UPDATED: 8.20pm with final election results
There’s worrying news from the election for president of Ireland where support for the second placed candidate, Peter Casey, surged after his racist comments about Travellers.
Saturday’s vote gave incumbent president Michael D Higgins an overall majority with 55.8% to secure – as widely expected – a second term of office. Higgins has stood twice as an independent but was a leading figure in the centre-left Labour Party.
But behind him, millionaire business tycoon Casey – one of the investors on the Irish version of TV show Dragons’ Den – has seen his vote surge from between 1% and 2% in recent opinion polls to a huge 23.3% after his widely reported comments just 10 days before the election. This is a rise from almost nothing to nearly a quarter of voters.
Casey attacked Ireland’s official recognition of Travellers as an ethnic group as “nonsense” and said they were “basically people camping in someone else’s land”.
In a classic racist turn of phrase he said Travellers reduced property prices in areas where they lived. Casey sought to scapegoat Travellers in his appeal to “middle Ireland”.
In fact Irish Travellers face serious poverty, disadvantage and racist discrimination in Ireland.
It is very alarming that Casey’s support seems to have rocketed in the wake of his racist remarks. His opinion poll figures during the campaign put him last after Sinn Féin candidate Liadh Ní Riada and three other independent candidates (including two more Dragons’ Den tycoons).
With his nakedly racist pitch, Casey seems to have suddenly crystallised a substantial second place vote.
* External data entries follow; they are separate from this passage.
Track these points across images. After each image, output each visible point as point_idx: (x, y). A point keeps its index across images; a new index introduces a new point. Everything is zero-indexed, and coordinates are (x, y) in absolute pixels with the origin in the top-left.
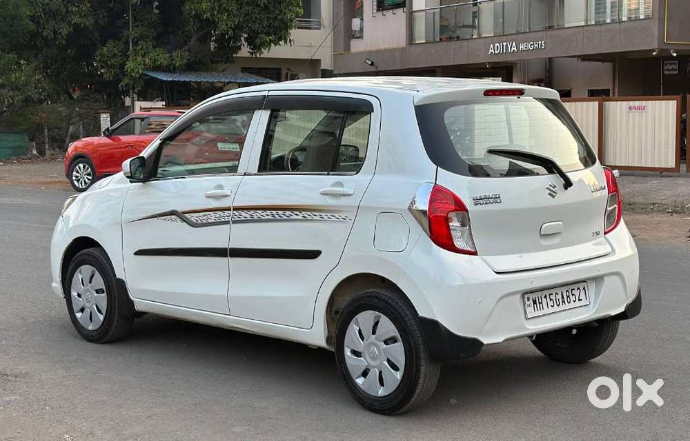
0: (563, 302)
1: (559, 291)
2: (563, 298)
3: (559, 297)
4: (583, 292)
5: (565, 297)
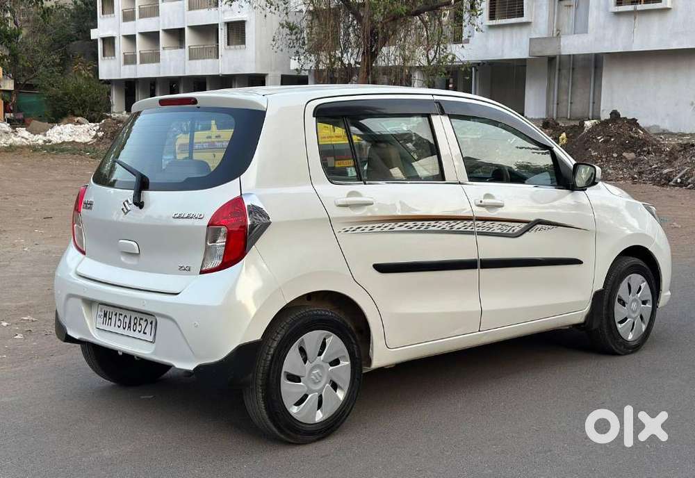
0: (129, 327)
1: (128, 314)
2: (130, 323)
3: (127, 320)
4: (149, 325)
5: (132, 324)
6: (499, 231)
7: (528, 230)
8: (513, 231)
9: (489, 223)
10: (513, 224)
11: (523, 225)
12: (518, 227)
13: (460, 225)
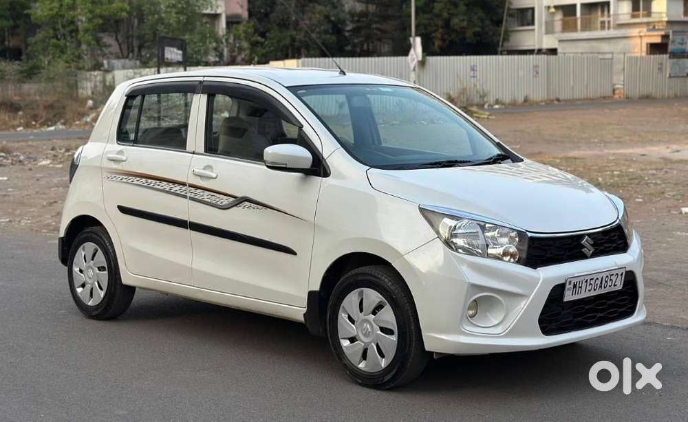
6: (209, 200)
7: (236, 205)
8: (222, 203)
9: (199, 191)
10: (221, 196)
11: (231, 199)
12: (225, 201)
13: (176, 188)
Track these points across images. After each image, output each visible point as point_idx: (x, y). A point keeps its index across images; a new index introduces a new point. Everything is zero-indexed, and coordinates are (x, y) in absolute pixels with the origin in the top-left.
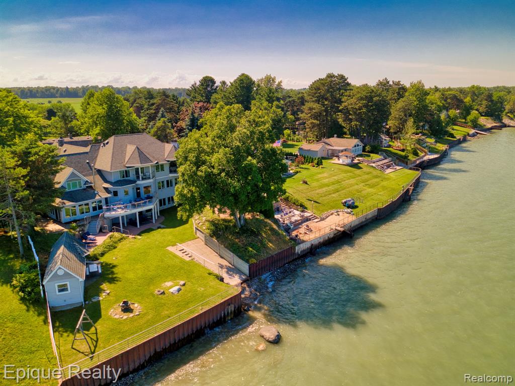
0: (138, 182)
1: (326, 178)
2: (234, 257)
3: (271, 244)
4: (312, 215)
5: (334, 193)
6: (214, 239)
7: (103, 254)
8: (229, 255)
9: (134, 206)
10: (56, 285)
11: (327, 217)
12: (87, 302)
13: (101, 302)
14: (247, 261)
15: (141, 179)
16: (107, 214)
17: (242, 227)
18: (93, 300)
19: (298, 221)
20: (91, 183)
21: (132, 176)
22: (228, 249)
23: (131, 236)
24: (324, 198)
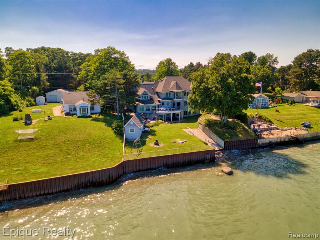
0: (175, 100)
1: (295, 111)
2: (217, 138)
3: (241, 135)
4: (276, 127)
5: (298, 119)
6: (207, 128)
7: (152, 127)
8: (214, 136)
9: (170, 110)
10: (129, 128)
11: (287, 130)
12: (141, 140)
13: (147, 141)
14: (224, 140)
15: (176, 98)
16: (158, 112)
17: (225, 124)
18: (144, 139)
19: (265, 129)
20: (152, 97)
21: (172, 96)
22: (214, 133)
23: (166, 123)
24: (289, 121)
A chunk of this looks to have reduced Higgins’ vote by around 10% or so compared with earlier opinion polls, with a few points also picked up from other candidates.
Travellers’ organisation Pavee Point responded to exit polls showing Casey’s surge, saying:
There is no doubt that there was a protest vote in this election that played to the advantage of one candidate and that not all of this protest vote should be equated to being motivated by prejudice against Travellers.
However, it is important that we also do not gloss over the fact that one candidate sought to exploit prejudice against a small and marginalized community – the Traveller community in Ireland – for his own political ends and the warning that this sends out to the political system in Ireland.
They also warned:
There is a complacency within the public discourse in Ireland that somehow we are immune to the nasty populism evident in other European countries and beyond and that we do not have a problem with racism in Ireland.
Antiracists should hear the alarm bells loud and clear. Casey’s poll surge suggests a racist groundswell that can find political expression – and he has already hinted that he could make further bids for elected office.
His campaign will have given confidence and legitimacy to racists in Ireland. But there should be no place for racism directed at Travellers or anyone else.